Roast for approx 1 ½ hours or until the juices run clear when you cut between the leg and thigh.

Remove the chicken to a platter.  Cover with aluminum foil and allow to rest for at least 10 minutes.

Enjoy.

Sunday, January 1, 2012

Split Pea Soup and Happy New Year.


Happy New Year to everyone.  I'm told I'm a bit of a  "bar humbug" about New Year's Eve.  While everyone is dancing around in funny hats and strange eyeglasses I prefer to be nestled on the sofa with a good book and the dog snoozing on top of me. However my duties as chauffeur to my teenage girls kept me pretty busy this year. I found myself in need of a bolstering soup.  Pea soup.  I realize that I am not including any ham hocks in this recipe and I also I realize this may be pure unadulterated blasphemy for many people, but I really can't be dealing with ham hocks.  This soup is wonderful - it gets me through New Year's Eve and there's leftover's for lunch on New Year's Day.  Who could ask for a better way to start the year?


Olive oil
1 medium onion, finely chopped
3-4 carrots, peeled and chopped
4 sticks celery, chopped
1 large sprig of rosemary, minced
1 bay leaf
1 teaspoon cumin
salt and pepper
2 cups split peas
32-40 oz chicken broth (depending on how thick you like your soup)
1 generous tablespoon of red wine vinegar.

In a large Dutch oven or saucepan heat the olive oil and saute the onion, carrots, minced rosemary and celery for approx 8-10 minutes.  



Add the cumin, bay leaf, salt and pepper and stir thoroughly.

Add the split peas, stir well.  



Add the chicken stock, raise the heat and bring to the boil.

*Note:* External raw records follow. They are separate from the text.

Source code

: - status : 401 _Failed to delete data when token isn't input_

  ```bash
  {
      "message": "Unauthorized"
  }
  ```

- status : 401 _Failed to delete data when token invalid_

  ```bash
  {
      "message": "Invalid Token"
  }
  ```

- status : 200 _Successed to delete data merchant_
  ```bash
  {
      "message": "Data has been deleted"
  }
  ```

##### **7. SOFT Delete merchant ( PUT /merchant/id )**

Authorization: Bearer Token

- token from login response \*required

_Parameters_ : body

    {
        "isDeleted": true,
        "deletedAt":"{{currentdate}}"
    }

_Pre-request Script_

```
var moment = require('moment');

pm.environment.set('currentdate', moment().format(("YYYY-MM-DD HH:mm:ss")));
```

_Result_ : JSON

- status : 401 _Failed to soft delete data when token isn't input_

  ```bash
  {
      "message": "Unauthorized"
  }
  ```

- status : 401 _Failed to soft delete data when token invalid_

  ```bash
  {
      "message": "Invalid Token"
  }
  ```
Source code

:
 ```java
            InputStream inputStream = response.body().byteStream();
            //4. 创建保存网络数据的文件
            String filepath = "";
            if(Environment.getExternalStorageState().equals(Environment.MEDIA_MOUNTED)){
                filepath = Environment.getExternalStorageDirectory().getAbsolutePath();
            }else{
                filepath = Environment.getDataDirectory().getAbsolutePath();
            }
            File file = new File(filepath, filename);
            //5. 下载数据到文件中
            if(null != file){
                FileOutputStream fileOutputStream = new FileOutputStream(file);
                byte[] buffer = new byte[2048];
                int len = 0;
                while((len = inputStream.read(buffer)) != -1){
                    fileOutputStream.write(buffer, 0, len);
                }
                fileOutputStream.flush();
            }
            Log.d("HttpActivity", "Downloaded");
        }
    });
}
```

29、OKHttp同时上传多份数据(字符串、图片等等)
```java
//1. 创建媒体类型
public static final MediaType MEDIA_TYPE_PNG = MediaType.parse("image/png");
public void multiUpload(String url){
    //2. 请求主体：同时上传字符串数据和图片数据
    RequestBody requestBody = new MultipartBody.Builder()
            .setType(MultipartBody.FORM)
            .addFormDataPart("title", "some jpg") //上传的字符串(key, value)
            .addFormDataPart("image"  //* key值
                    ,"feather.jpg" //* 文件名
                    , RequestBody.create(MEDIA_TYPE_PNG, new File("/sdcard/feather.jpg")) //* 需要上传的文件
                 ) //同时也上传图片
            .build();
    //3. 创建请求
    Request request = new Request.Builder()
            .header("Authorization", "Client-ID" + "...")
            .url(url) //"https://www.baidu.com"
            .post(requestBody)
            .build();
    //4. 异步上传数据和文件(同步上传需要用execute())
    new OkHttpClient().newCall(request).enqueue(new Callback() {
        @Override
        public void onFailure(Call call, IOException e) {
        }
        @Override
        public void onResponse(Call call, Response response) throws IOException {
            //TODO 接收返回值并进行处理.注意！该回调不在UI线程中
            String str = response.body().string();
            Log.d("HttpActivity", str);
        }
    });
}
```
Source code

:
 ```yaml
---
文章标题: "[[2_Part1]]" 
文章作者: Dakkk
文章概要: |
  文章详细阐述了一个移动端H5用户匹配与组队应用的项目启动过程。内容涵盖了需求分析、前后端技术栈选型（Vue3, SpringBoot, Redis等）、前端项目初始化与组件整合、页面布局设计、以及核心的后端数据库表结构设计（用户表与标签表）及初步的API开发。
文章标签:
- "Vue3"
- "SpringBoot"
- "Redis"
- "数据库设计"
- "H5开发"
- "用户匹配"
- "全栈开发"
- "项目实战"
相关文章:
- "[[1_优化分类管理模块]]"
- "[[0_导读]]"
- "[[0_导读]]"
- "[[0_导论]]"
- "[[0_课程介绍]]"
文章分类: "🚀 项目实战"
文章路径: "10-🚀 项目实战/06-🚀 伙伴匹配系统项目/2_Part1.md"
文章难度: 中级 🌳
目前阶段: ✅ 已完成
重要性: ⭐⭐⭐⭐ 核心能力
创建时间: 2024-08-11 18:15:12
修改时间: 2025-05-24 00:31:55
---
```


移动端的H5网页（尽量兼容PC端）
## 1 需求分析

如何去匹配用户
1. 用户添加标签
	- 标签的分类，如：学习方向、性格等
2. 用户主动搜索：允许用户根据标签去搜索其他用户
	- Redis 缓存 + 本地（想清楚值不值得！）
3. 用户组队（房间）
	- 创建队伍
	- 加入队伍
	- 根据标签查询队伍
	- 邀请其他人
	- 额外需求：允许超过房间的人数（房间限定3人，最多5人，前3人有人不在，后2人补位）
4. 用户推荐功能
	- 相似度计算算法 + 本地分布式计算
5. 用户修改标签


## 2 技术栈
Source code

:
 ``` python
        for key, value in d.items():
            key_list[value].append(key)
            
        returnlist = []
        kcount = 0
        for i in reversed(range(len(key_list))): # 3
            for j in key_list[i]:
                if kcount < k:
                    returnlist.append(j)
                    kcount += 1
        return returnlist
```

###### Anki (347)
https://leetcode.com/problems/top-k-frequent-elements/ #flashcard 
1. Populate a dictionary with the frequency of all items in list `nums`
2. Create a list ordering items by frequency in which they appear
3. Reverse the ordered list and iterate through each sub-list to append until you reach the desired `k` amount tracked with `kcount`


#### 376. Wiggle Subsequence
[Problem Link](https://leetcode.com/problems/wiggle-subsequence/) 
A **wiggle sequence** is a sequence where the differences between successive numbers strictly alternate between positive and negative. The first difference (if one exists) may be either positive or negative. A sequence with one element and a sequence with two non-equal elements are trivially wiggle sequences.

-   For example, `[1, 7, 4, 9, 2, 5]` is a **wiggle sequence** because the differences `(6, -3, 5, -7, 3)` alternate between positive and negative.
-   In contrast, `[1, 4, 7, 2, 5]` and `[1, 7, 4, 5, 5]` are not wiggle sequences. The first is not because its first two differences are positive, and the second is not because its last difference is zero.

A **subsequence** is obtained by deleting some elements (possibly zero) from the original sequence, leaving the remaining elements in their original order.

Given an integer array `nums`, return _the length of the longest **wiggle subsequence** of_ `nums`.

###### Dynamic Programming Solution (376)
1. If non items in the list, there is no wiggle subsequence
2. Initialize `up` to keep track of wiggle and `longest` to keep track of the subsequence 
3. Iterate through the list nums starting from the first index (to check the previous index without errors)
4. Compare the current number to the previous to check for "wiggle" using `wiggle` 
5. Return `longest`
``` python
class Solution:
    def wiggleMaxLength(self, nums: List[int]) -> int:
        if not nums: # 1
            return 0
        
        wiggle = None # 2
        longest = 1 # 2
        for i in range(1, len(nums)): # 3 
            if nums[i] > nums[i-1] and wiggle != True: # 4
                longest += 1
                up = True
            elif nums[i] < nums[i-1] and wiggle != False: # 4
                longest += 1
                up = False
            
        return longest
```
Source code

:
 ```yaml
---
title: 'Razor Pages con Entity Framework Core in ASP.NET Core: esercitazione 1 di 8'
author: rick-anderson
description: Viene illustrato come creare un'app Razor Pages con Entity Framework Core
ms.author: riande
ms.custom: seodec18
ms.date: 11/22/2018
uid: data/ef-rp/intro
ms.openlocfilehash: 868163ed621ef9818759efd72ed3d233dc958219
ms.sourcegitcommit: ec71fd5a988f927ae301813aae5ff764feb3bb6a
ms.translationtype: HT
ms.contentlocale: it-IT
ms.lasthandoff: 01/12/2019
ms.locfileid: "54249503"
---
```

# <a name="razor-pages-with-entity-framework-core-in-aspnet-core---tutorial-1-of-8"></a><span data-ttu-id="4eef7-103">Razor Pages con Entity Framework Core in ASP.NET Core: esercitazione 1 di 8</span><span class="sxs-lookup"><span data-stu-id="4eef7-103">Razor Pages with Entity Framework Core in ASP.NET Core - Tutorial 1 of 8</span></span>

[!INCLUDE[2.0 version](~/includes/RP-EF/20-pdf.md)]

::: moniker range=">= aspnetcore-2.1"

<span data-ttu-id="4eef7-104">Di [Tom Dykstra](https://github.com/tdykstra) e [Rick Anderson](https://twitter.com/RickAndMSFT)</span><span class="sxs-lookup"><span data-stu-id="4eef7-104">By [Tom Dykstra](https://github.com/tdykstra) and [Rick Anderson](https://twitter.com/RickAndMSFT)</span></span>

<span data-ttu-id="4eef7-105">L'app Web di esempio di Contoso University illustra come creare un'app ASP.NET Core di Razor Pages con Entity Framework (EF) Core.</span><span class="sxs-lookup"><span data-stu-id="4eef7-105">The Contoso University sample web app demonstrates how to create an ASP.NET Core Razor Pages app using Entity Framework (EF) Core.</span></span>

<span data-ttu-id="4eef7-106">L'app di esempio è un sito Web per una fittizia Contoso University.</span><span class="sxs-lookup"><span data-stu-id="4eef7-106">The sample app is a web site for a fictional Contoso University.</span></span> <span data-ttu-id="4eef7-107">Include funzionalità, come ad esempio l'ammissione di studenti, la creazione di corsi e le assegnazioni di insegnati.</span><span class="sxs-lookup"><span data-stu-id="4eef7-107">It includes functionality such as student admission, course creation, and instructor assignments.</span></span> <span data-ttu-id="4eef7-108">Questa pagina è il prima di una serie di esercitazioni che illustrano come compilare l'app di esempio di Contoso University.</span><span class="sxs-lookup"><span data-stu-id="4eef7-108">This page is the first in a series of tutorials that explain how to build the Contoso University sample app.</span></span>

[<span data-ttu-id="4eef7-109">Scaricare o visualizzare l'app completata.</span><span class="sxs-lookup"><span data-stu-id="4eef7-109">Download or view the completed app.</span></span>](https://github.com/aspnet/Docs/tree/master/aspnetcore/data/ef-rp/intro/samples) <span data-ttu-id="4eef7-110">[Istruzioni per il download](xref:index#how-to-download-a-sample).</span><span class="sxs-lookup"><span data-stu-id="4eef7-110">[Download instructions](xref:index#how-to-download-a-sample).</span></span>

Turn down to a simmer and partially cover. Cook on a simmer to 45 minutes - 1 hour or until the split peas are thoroughly cooked through.

Remove from heat and stir in the red wine vinegar.

If you like, you can puree a cup of the soup and pour it back into the pot, it just makes it a touch creamier.

Serve with warm bread and plently of olive oil.